Doktorandin Sarah Vermeeren hat nun im Verbundprojekt „SYNergie“ an der Hochschule Bonn-Rhein-Sieg eine Methode entwickelt, wie sich Kartoffelkrebs anhand charakteristischer flüchtiger organischer Verbindungen (VOCs) erkennen lässt. „Mithilfe der Gaschromatografie-Massenspektrometrie und mathematisch-statistischer Auswertungen der chemischen Daten kann man anhand der Duftstoffe ein spezifisches Infektionsmuster infizierter Kartoffelknollen nachweisen, das eine zuverlässige Unterscheidung von gesunden Proben ermöglicht“, sagt die Forscherin. Vereinfacht gesagt: Infizierte Knollen riechen anders als gesunde Knollen – allerdings nicht für die menschliche Nase, sondern nur für die Messgeräte.

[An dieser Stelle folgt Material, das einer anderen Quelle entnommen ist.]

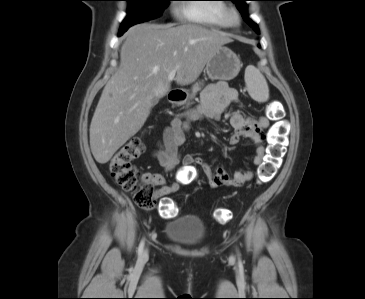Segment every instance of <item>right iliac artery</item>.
Segmentation results:
<instances>
[{
  "instance_id": "right-iliac-artery-1",
  "label": "right iliac artery",
  "mask_w": 365,
  "mask_h": 299,
  "mask_svg": "<svg viewBox=\"0 0 365 299\" xmlns=\"http://www.w3.org/2000/svg\"><path fill=\"white\" fill-rule=\"evenodd\" d=\"M144 244H145V240L142 239L141 242H140V244H139V247H138V255L139 256L142 255V253H143Z\"/></svg>"
}]
</instances>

VOC-Profil von Kartoffelkrebs
Ausgangspunkt war eine große Datenmenge. Vermeeren nahm rund 200 Messungen an befallenen und gesunden Knollen vor und erhob mehrere Tausend Datenpunkte für die flüchtigen, organischen Verbindungen. Heute weiß sie: „Wenn sieben Stoffe in Kombination auftreten, ist das ein starkes Indiz für den Befall mit Kartoffelkrebs.“ Diese Stoffe sind 1-Methoxy-3-Methylbutan, 3-Methyl-1-Butanol, 2-Methyl-1-Butanol, 2,3-Butanediol, Prenyl Ethyl Ether, Styrene und Solavetivone. Damit gibt es erstmals eine detaillierte Beschreibung der VOC-Profile bei Kartoffelkrebs.
Die Pflanzenkrankheit ist tückisch: Die Kartoffelknollen wachsen unter der Erdoberfläche, sodass ein Befall nicht gleich zu erkennen ist. Zudem kann der Erreger nicht nur jahrelang inaktiv und zugleich infektiös im Boden überdauern und über die Erde weiterverbreitet werden, sondern er ist auch sehr resistent. Weder Hitze noch Kälte oder Chemikalien können ihn unschädlich machen.
In den vergangenen Jahren gab es laut Julius-Kühn-Institut, mehrere bestätigte Kartoffelkrebs-Fälle in Bayern sowie Funde in Niedersachsen und Baden-Württemberg. „Deshalb sucht man nach schnellen Methoden, um den Pilz nachzuweisen und eine Ausbreitung zu verhindern“, erläutert Professor Peter Kaul den Hintergrund des Forschungsprojektes SYNergie. Ein nächster Schritt könnte die Entwicklung eines Kartoffelkrebs-Schnelltestes mit einem mobilen System für den Acker sein.